## CONSIGNES
Dans l'entretien sur la virilité ci-dessous, reformulez sous forme de liste le paragraphe qui commence par « Depuis l'Antiquité » en conservant ses informations essentielles.
::: TEXTE SUPPORT :::
« INVENTER SA PROPRE MASCULINITÉ »
LA PHILOSOPHE OLIVIA GAZALÉ DÉCRYPTE LA VIRILITÉ. INTERVIEW.
Vous qui l’étudiez depuis plusieurs années, pensez-vous que la virilité est en train de se réinventer ? Olivia Gazalé :
Ce n’est pas la virilité ellemême qui se réinvente. La virilité est un idéal normatif de supériorité et de puissance physique, économique, sexuelle, guerrière… - qui demeure très prescriptif pour de très nombreux hommes. Ce qui se réinvente, ce sont les masculinités, à savoir toutes les façons, variées, d’habiter le genre masculin. Chaque homme peut inventer sa propre masculinité, ou sa propre non-binarité, avec beaucoup plus de liberté qu’autrefois. Mais ça ne doit pas faire oublier qu’à l’inverse, d’autres hommes, dits masculinistes, radicalisent au contraire leur aspiration à être « un homme, un vrai » et continuent de cultiver agressivement l’idéal viriliste.
La virilité devient-elle une qualité de plus en plus adoptée par les femmes ?
Depuis l’Antiquité, la civilisation occidentale a essentialisé le féminin et le masculin en privant la femme de tous les attributs dits « virils », comme la rationalité, la force, le courage, le goût du risque, l’audace, la détermination ou l’appétit de victoire. En réalité, les femmes ont toujours possédé ces qualités, mais on les a longtemps persuadées du contraire, en raison de leur « infériorité naturelle ». Aujourd’hui, elles démontrent qu’elles peuvent aussi se montrer « viriles », et même héroïques. Partout où elles ont obtenu le droit d’exercer un « métier d’homme », de faire du sport ou de se battre, elles prouvent leur excellence.Les Iraniennes, les Ukrainiennes ou les Afghanes en sont d’éloquents exemples.
::: JEU DE DONNÉES :::
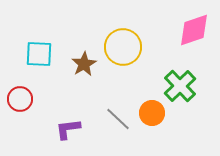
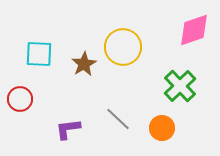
orange circle: moved 10 px right, 15 px down
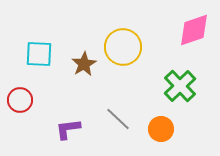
red circle: moved 1 px down
orange circle: moved 1 px left, 1 px down
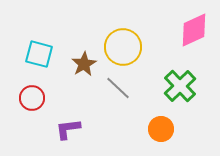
pink diamond: rotated 6 degrees counterclockwise
cyan square: rotated 12 degrees clockwise
red circle: moved 12 px right, 2 px up
gray line: moved 31 px up
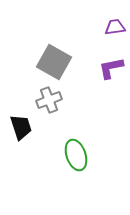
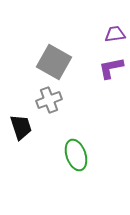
purple trapezoid: moved 7 px down
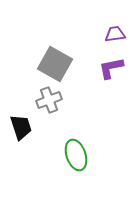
gray square: moved 1 px right, 2 px down
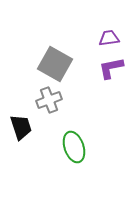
purple trapezoid: moved 6 px left, 4 px down
green ellipse: moved 2 px left, 8 px up
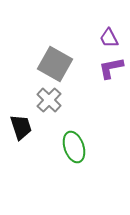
purple trapezoid: rotated 110 degrees counterclockwise
gray cross: rotated 25 degrees counterclockwise
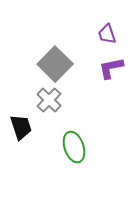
purple trapezoid: moved 2 px left, 4 px up; rotated 10 degrees clockwise
gray square: rotated 16 degrees clockwise
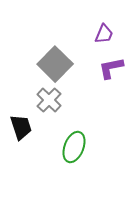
purple trapezoid: moved 3 px left; rotated 140 degrees counterclockwise
green ellipse: rotated 40 degrees clockwise
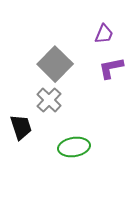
green ellipse: rotated 60 degrees clockwise
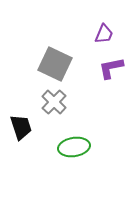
gray square: rotated 20 degrees counterclockwise
gray cross: moved 5 px right, 2 px down
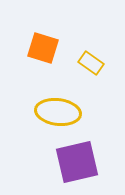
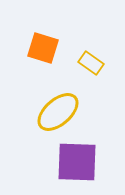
yellow ellipse: rotated 48 degrees counterclockwise
purple square: rotated 15 degrees clockwise
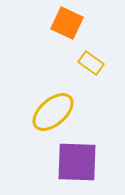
orange square: moved 24 px right, 25 px up; rotated 8 degrees clockwise
yellow ellipse: moved 5 px left
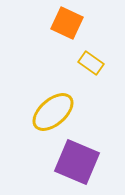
purple square: rotated 21 degrees clockwise
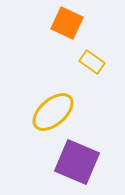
yellow rectangle: moved 1 px right, 1 px up
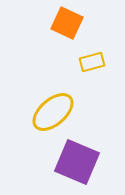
yellow rectangle: rotated 50 degrees counterclockwise
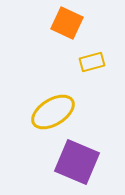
yellow ellipse: rotated 9 degrees clockwise
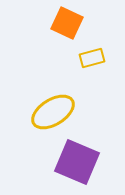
yellow rectangle: moved 4 px up
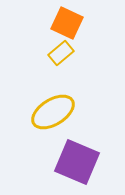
yellow rectangle: moved 31 px left, 5 px up; rotated 25 degrees counterclockwise
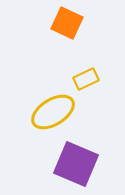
yellow rectangle: moved 25 px right, 26 px down; rotated 15 degrees clockwise
purple square: moved 1 px left, 2 px down
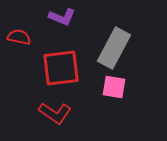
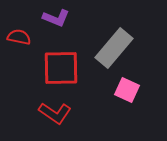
purple L-shape: moved 6 px left, 1 px down
gray rectangle: rotated 12 degrees clockwise
red square: rotated 6 degrees clockwise
pink square: moved 13 px right, 3 px down; rotated 15 degrees clockwise
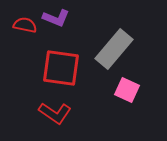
red semicircle: moved 6 px right, 12 px up
gray rectangle: moved 1 px down
red square: rotated 9 degrees clockwise
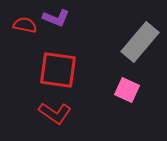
gray rectangle: moved 26 px right, 7 px up
red square: moved 3 px left, 2 px down
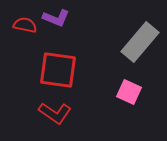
pink square: moved 2 px right, 2 px down
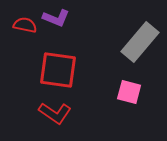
pink square: rotated 10 degrees counterclockwise
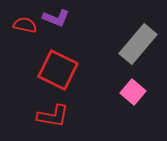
gray rectangle: moved 2 px left, 2 px down
red square: rotated 18 degrees clockwise
pink square: moved 4 px right; rotated 25 degrees clockwise
red L-shape: moved 2 px left, 3 px down; rotated 24 degrees counterclockwise
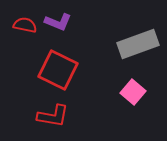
purple L-shape: moved 2 px right, 4 px down
gray rectangle: rotated 30 degrees clockwise
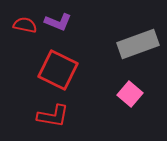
pink square: moved 3 px left, 2 px down
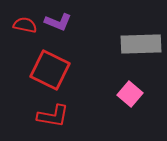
gray rectangle: moved 3 px right; rotated 18 degrees clockwise
red square: moved 8 px left
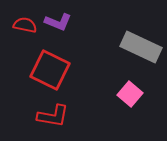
gray rectangle: moved 3 px down; rotated 27 degrees clockwise
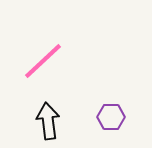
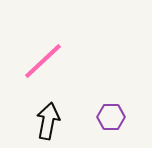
black arrow: rotated 18 degrees clockwise
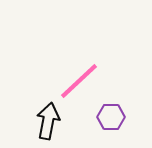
pink line: moved 36 px right, 20 px down
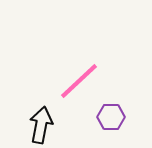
black arrow: moved 7 px left, 4 px down
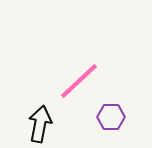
black arrow: moved 1 px left, 1 px up
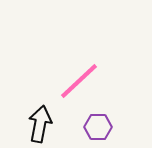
purple hexagon: moved 13 px left, 10 px down
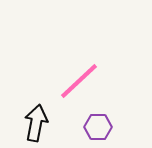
black arrow: moved 4 px left, 1 px up
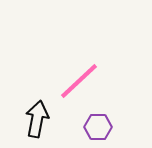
black arrow: moved 1 px right, 4 px up
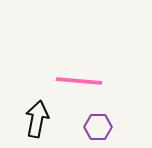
pink line: rotated 48 degrees clockwise
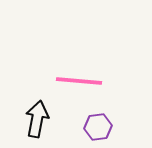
purple hexagon: rotated 8 degrees counterclockwise
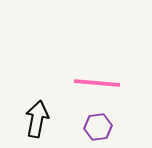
pink line: moved 18 px right, 2 px down
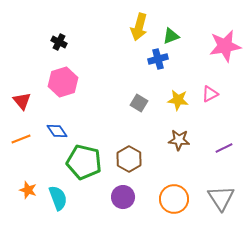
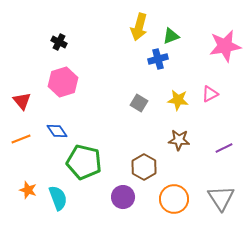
brown hexagon: moved 15 px right, 8 px down
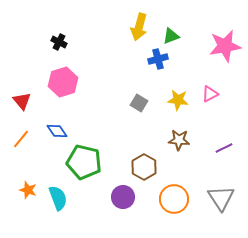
orange line: rotated 30 degrees counterclockwise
:::
## CORRIGÉ
- Depuis l'Antiquité, la civilisation occidentale a essentialisé le féminin et le masculin.
- Elle a privé la femme des attributs dits « virils » : rationalité, force, courage, goût du risque, audace, détermination, appétit de victoire.
- Les femmes ont toujours possédé ces qualités, mais on les a longtemps persuadées du contraire au nom de leur « infériorité naturelle ».
- Aujourd'hui, elles démontrent qu'elles peuvent se montrer « viriles », voire héroïques.
- Partout où elles ont pu exercer un « métier d'homme », faire du sport ou se battre, elles prouvent leur excellence.
- Les Iraniennes, les Ukrainiennes et les Afghanes en sont d'éloquents exemples.